W nowym budżecie Polska dostanie 64 mld euro z funduszy spójności - czyli o 19,5 mld euro mniej niż obecnie. Europoseł Jacek Saryusz-Wolski w Sygnałach Dnia radiowej Jedynki powiedział, że było wiadomo, iż Polska, z uwagi na lepszą sytuację gospodarczą, otrzyma mniej środków z nowego unijnego budżetu. Oczywiście innego zdania są posłowie totalnej opozycji. Co więcej Róża Thun wyszła z jeszcze bardziej śmiałą tezą twierdzą, że z powodu polityk PiS ukarane zostały także takie kraje jak Czechy czy Malta.
– Oczywiście, że na tym etapie nie da się powiedzieć, że Polska jest karana za coś konkretnego. Cały kształt tej współpracy tak się układa, że Polska jest wspierana albo nie jest wspierana w tym budżecie - stwierdziła Róża Thun na antenie Polsat News.
Dziennikarka Polsat News zapytała co z takimi państwami, jak Czechy, Malta, którym również zostały obcięte środki.
– My musimy traktować, jako nasz cały region razem.
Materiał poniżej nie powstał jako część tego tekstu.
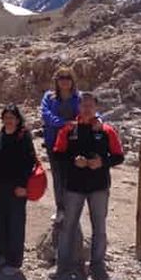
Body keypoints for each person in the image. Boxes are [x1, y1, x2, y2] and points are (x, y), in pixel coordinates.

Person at [56, 92, 124, 280]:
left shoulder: (106, 130)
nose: (87, 109)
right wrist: (73, 161)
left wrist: (102, 162)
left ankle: (97, 266)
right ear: (78, 107)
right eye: (83, 105)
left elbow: (119, 156)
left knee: (99, 227)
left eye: (90, 105)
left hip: (98, 186)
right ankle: (63, 265)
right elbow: (58, 153)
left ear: (96, 108)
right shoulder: (69, 129)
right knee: (68, 225)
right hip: (74, 186)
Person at [0, 104, 37, 276]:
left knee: (15, 223)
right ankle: (2, 255)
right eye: (6, 117)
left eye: (12, 117)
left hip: (16, 188)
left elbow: (29, 161)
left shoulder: (24, 136)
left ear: (17, 119)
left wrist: (23, 185)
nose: (9, 120)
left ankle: (14, 261)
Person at [40, 67, 81, 224]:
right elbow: (46, 115)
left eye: (68, 77)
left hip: (74, 143)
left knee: (73, 176)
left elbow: (87, 111)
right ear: (56, 81)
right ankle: (60, 208)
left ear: (72, 80)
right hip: (54, 142)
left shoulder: (79, 98)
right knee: (58, 176)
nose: (64, 80)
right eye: (61, 77)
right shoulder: (49, 97)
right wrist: (65, 123)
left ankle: (73, 210)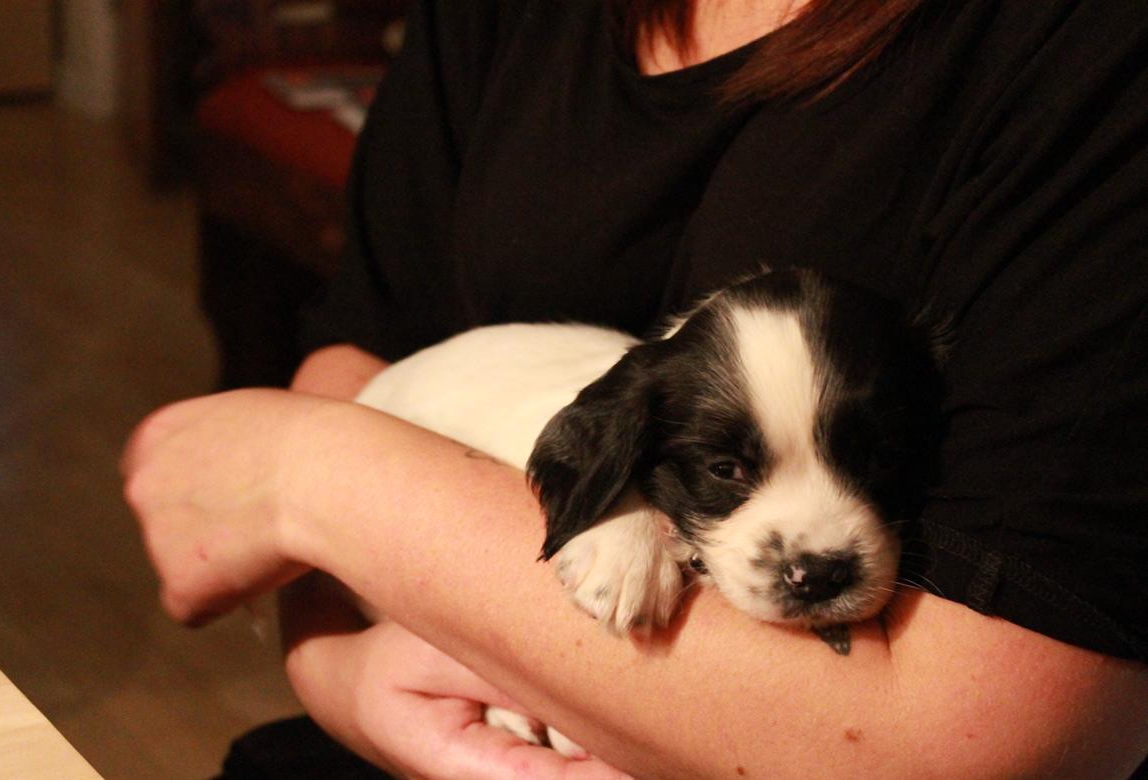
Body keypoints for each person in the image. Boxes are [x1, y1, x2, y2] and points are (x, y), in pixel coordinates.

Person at [123, 0, 1148, 776]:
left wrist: (315, 477)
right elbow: (362, 351)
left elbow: (984, 741)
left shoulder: (1085, 52)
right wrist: (345, 681)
Nasz cały region otrzymywał ogromne pieniądze ze spójności. (...) Jeżeli na Polskę nie ma takiego zapału, by dalej płacić na Węgry. (...) Jeżeli niektóre kraje łamią prawo i zmienia się całą politykę spójności to przez te kraje cierpi cały region i niestety przez polski i węgierski rząd cierpi cały region i są oni winni tego i inne kraje przez to cierpią - powiedziała w swoim wywodzie Róża Thun.
Prowadząca program zauważyła, że Malta nie należy do tego regionu.
– Co prawda geograficznie nie należy do tego regionu, ale wchodziła z nami do Unii Europejskiej i razem z nami dostawała te fundusze spójności - broniła się polityk.